Let’s face it: Netflix has a Queue capacity of 500 titles for a reason. We browse, we see something interesting, we add it, then it’s promptly forgotten, until eventually the wealth of titles sitting there that we know we’re supposed to be interested in is just too overwhelming. If only there were someone willing to watch all those movies for us, both old and new, and let us know which ones were really worth our time. If only there were someone willing to go… Through the Queue.
This week’s choice: Death Valley (tv series)
What if someone made a tv show where camera crews followed around police officers on duty, and filmed all the crazy situations they got into? No, that’s been done. What if we made it sort of like a humorous thing then, where the cops are people that could never be real officers, who get themselves into outrageous scenarios, created by their own ridiculous identities? No, that’s also been done. Plus, coming from Spider One (Rob Zombie’s little brother) people are going to naturally expect to see some undead. And thus Death Valley was born.
This tv series focuses on the members of the Undead Task Force (UTF) who are nothing but hard working, blue-collar American peace-officers keeping their community safe from werewolves, zombies and vampires. The show’s vehicle is a mockumentary style that takes the action and drama found on COPS and blends it skillfully with the farcical and outrageous a la Reno 911. Though this comedy-horror show only ran for a single season before MTV realized there were no pregnant teenagers anywhere in the plot (so naturally it couldn’t return), Death Valley has all the essential elements of a cult favorite.
The characters throughout the course of the season develop actual relationships, which cause you to care about the perils they are placed in. There’s a huge amount of attention evident in the details of the world these characters live in, as you follow them through what often start out as daily routines. Whether police are called to break up a zombie fight (like a dog fight, but with the undead), or they are simply making routine checks with all the registered werewolves in the area (to ensure they are chained up during the coming full moon), the show takes every opportunity to make each situation both hilarious and believable.
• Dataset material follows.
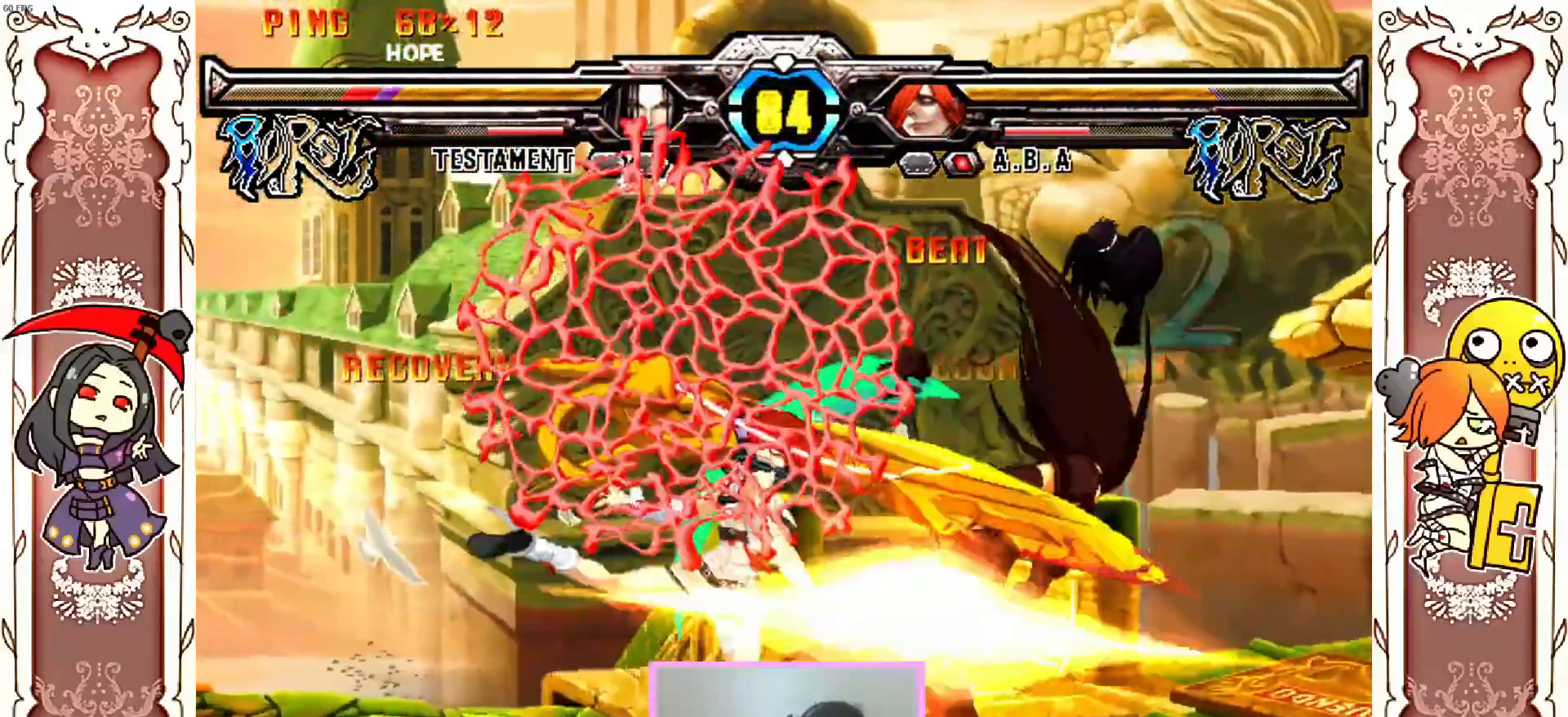
{"dt_ms": 500, "buttons": [], "left_stick": "center", "events": [[67, "X", "up"]]}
In the beginning, being so used to cookie cutter stereotypes it’s easy to miss the solid foundations the show later builds upon. Captain Dashell always says the wrong thing at the wrong time, not out of incompetence but out of a weird social awkwardness. Officer Stubeck portrays a family man who doesn’t just play a straight face to his partner Pierce’s juvenile shenanigans, but later works to try to talk vampire prostitutes into a better way of life. Rinaldi and Johnson have their own weird love triangle, while rookie Landry makes newbie mistakes, then works hard to earn her place on the force.
Best of all, it isn’t simply the characters that develop: the clearly well thought out plot develops also. This is no undead version of Lost; you can tell there’s an actual, intended destination. There’s an established connection between zombies and vampires, and the end of the series even throws in a few wild cards to really leave you wanting more. It’s clear that the writers and creators involved in the show had both the talent and intention of making this thing successful. That makes it all the more shameful that, at least at this point, no one else has picked the project up and given it a definite future.
Despite knowing that the days and moments of hilarity are numbered, and that we may never get to see all the ideas here come to fruition, what this show accomplished in just twelve episodes makes it decidedly worth your attention.